The car was ready, the engines were revving, but just prior to the start of the race, NASCAR officials gave Car #38 the red light. After a dubious explanation involving late paperwork, the car’s team was forced to abandon its pro-marijuana sponsors, but was allowed to run with a different set of sponsors.
This was just the latest in a pattern where marijuana policy reform advertising is concerned.
Earlier this year, NORML was given approval for a digitized ad to appear on a CBS billboard in Times Square. Days before it aired, officials on the standards board at CBS revoked that approval. And last summer, a thirty-second commercial produced by MPP was accepted by several California television stations, and then rejected by most of them later. The ad, which did not depict marijuana or marijuana use, was deemed unacceptable for “promoting marijuana smoking.”
Apparently, NASCAR didn’t think that its fans would be able to handle the sight of a marijuana leaf emblazoned on a racecar in a supposedly family-friendly atmosphere. They don’t seem to have a problem with their alcohol sponsors, however, despite the annoying fact that more than 10,000 people die every year in car wrecks involving alcohol. Safety and common sense must not be priorities for NASCAR, or the media for that matter, since anyone watching NASCAR on TV is likely to be shown pervasive advertisement for booze, dangerous pharmaceutical drugs, and fast food, all of which can be more harmful than marijuana.
There is nothing offensive or inappropriate about advocating for marijuana policy reform. One need only watch the news on any given day to see that the public is ready to have a conversation about this issue. So why are the top people at these organizations stooping to blatant censorship to prevent it?
Regardless of their motives, these dinosaurs don’t seem like they have much strength left to fight these battles. In the case of the MPP commercial, most of the channels that rejected the ad wound up showing it anyway, but not during commercial breaks. Instead, it played on the news programs, during coverage of the outrage sparked by the commercial’s rejection. And in Times Square, a message of rationality flashed throughout the day and night for two weeks, thanks to the efforts of NORML and the folks at Change.org. After the online petition received more than ten thousand votes, CBS bowed under pressure and allowed the ad to appear.
Hopefully, the top brass at NASCAR will see the writing on the wall and fall in line. If not, let’s hope instead that all you NASCAR fans out there speak up so loudly they’ll be able to hear you over the roar of the engines. Whether you want to cheer for the weed-mobile or you just don’t like NASCAR executives telling you what to think, let them know they can’t keep people from teaching others about marijuana policy reform.
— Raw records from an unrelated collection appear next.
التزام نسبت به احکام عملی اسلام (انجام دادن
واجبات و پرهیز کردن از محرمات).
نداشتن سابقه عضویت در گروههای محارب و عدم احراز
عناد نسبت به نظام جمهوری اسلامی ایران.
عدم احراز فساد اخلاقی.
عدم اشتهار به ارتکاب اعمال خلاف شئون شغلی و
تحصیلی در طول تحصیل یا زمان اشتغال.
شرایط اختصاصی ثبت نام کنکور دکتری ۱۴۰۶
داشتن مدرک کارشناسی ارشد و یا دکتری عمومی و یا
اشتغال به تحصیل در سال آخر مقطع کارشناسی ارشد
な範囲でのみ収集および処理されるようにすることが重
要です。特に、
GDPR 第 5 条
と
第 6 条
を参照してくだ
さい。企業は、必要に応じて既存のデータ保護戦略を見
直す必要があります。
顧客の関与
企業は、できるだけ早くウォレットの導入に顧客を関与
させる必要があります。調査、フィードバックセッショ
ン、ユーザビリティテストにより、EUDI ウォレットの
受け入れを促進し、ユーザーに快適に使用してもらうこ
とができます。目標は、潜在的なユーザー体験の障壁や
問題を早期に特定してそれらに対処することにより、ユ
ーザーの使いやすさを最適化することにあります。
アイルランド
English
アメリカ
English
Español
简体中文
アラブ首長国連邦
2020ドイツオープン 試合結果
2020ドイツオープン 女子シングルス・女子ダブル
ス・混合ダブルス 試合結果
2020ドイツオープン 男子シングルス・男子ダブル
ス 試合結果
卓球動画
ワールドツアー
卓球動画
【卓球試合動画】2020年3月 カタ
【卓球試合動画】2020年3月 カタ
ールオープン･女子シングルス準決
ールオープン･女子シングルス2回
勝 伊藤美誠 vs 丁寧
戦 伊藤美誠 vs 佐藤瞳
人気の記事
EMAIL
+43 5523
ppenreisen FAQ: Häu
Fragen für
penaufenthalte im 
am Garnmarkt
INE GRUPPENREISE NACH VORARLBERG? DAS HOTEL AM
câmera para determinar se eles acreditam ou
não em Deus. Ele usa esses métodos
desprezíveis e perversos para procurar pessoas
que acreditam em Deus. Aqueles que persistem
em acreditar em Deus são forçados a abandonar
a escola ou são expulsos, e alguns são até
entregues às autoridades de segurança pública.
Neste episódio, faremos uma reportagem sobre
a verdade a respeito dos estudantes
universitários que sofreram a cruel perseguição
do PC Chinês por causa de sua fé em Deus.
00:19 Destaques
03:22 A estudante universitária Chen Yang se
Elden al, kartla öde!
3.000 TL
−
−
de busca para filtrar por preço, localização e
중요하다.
This applies to any situation where someone is standing in the way of rational conversation on this issue, be it a TV station, a sports organization, or an elected official.
The public wants to talk about this. Those who are not afraid of the free exchange of ideas will reap the rewards, as advertisers and reformers line up to do business with them. If prohibitionists, or anyone else, continue to stifle the debate, they will quickly realize that they are on the losing side. We’ve been saying this for years, but maybe now they will listen more closely to their wallets.
Morgan Fox is communications assistant for the Marijuana Policy Project.